Il n’est plus question de connaissance.

 

Je ne sais pas ce qui m’attend et j’ai lu pourtant dans l’avenir des regrets qu’elle aura confiés à Claire qui les reçoit et les chérit. Ma part d’ombre dont je ne supporte pas toutes les conséquences leur sera révélée plus encore au-delà de cet instant d’anéantissement qui pourrait durer. Lire, répondre, dissoudre, en anglais. Aucun message n’échappe à cette règle. J’en reçois un auquel j’ai déjà répondu. Une entité cherche à se développer pour démentir l’inexistence. La réponse déjà apportée aux messages de demain. Irréalisable et déjà fait. Tout devient vrai à la notable exception de quelques impossibilités qui s’immiscent dans les images et les sensations individualisées. On n’en sortira jamais. Claire le sait bien. Elle me rappellera ou me sulfatera à une touche sur son écran.
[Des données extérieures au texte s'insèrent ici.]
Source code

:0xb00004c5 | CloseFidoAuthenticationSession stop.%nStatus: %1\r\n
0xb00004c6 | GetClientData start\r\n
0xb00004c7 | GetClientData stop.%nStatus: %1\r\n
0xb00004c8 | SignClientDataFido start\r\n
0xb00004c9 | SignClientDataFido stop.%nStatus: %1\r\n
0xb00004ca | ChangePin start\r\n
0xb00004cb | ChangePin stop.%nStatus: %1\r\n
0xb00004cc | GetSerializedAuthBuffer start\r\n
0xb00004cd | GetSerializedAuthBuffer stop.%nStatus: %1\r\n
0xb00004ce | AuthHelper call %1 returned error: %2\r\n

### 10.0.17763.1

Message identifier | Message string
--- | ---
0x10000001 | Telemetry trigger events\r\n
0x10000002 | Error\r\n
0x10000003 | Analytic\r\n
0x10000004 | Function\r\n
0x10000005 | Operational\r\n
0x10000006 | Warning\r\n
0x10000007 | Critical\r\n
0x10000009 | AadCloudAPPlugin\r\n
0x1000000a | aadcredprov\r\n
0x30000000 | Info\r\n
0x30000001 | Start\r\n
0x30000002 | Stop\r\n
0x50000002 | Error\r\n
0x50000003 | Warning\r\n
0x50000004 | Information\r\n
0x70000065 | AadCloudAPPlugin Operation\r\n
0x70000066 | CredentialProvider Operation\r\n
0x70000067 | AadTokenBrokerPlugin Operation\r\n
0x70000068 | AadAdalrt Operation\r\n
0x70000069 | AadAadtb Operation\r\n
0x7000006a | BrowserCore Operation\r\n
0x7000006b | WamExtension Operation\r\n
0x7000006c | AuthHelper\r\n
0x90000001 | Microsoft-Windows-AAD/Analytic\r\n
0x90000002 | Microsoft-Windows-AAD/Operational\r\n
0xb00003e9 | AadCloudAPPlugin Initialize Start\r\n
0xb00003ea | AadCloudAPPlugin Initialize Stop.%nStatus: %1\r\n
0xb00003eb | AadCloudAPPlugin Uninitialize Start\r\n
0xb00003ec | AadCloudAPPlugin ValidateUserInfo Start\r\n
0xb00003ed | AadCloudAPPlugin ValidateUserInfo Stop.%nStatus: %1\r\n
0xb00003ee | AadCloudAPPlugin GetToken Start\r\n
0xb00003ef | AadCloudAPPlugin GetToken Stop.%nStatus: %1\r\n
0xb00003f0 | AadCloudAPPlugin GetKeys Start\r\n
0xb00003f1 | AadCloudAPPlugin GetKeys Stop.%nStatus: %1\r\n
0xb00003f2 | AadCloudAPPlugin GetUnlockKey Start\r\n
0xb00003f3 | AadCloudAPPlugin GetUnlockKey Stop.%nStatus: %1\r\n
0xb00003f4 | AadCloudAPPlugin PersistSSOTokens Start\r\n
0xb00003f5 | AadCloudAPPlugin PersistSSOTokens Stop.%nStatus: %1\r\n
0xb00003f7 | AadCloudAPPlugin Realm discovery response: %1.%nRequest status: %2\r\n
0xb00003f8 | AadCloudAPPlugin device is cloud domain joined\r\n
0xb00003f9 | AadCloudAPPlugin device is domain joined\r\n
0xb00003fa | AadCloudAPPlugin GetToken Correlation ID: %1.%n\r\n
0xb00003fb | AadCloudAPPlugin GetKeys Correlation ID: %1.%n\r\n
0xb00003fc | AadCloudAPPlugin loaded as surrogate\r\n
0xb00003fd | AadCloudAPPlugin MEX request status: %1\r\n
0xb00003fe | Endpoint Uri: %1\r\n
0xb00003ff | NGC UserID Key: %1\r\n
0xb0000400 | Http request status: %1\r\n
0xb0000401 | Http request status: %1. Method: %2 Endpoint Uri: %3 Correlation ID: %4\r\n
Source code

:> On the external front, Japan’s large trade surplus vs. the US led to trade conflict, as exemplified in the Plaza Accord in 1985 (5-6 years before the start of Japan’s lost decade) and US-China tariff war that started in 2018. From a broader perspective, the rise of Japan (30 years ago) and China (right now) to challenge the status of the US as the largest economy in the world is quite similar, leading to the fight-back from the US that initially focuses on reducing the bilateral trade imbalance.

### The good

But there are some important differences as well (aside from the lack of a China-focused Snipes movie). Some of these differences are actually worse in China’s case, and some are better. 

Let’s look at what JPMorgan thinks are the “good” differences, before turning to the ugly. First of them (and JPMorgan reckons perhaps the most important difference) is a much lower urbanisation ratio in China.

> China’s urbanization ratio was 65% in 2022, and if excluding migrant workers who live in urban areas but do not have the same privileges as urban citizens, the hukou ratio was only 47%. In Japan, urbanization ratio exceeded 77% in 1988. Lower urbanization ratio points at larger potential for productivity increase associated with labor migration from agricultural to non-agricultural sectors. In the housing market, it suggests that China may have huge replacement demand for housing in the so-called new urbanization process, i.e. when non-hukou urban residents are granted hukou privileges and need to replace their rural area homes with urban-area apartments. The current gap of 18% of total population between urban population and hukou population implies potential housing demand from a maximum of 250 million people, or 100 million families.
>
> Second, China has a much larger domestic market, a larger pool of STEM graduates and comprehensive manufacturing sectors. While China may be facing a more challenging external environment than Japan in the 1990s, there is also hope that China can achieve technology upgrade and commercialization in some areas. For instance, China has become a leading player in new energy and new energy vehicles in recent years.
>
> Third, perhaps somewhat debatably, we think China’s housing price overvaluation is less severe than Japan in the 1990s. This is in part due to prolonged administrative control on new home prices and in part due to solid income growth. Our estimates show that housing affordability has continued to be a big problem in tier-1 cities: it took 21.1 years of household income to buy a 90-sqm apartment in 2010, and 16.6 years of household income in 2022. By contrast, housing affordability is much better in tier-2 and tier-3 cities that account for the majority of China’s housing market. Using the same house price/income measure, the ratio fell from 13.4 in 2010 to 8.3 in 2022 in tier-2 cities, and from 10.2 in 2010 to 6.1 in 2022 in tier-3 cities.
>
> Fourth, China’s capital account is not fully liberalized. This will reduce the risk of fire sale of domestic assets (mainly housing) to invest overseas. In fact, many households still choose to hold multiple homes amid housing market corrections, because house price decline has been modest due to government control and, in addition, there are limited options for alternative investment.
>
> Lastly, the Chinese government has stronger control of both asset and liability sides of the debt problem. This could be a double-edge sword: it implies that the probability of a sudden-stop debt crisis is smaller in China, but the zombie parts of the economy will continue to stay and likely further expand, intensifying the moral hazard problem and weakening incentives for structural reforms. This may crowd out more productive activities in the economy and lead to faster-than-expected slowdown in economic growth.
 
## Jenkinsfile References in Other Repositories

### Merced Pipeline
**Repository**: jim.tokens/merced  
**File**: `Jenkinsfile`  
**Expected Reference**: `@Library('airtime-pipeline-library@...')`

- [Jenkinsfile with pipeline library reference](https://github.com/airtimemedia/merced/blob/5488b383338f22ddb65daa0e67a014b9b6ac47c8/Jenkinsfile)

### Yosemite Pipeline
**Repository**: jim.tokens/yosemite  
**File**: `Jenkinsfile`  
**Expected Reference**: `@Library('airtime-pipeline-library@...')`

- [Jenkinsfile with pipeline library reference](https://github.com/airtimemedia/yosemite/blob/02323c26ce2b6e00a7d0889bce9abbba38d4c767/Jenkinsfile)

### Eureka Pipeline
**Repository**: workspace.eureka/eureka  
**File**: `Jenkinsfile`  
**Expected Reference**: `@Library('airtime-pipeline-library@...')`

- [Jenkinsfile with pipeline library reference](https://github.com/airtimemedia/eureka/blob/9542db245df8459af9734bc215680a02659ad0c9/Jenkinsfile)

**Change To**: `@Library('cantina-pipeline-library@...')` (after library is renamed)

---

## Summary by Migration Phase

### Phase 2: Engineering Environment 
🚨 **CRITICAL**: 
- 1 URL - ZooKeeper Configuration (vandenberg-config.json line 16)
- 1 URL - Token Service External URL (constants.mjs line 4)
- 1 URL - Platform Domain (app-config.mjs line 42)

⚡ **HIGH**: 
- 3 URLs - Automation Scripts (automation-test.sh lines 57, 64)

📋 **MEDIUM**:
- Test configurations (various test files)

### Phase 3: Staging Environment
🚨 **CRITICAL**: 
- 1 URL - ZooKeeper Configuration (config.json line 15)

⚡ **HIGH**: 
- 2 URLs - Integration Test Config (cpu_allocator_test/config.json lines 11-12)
Nous nous reverrons et je lui parlerai de ma lecture matinale de mots qu’elle ne m’a pas encore envoyés et de ceux qu’elle échangea avec une jeune femme après ma disparition. L’essentiel est fruit de l’instant.

 

L’écran se vide et s’éteint. Plus rien n’y vient. J’en ferai de même. Claire le comprendra. Nous nous sommes interrogés en live sur ce qui reste de nous après le trépas. Ne rien se dire et rester ensemble en se quittant. Les êtres avec qui nous ne sommes pas et ceux qui sont en nous et avec nous par la force de la dissemblance et de l’identique. Nos esprits ont permis à nos propos de se décaler, pour fuir et fondre le caractère inéluctable de ce qui se veut raisonnable. Je vais faire un tour de l’univers à l’envers pour vous permettre de me retrouver et d’en faire de même. Claire paraît sceptique.

 

Peut-être n’ose -t-elle pas me dire que ce ne sera jamais fini.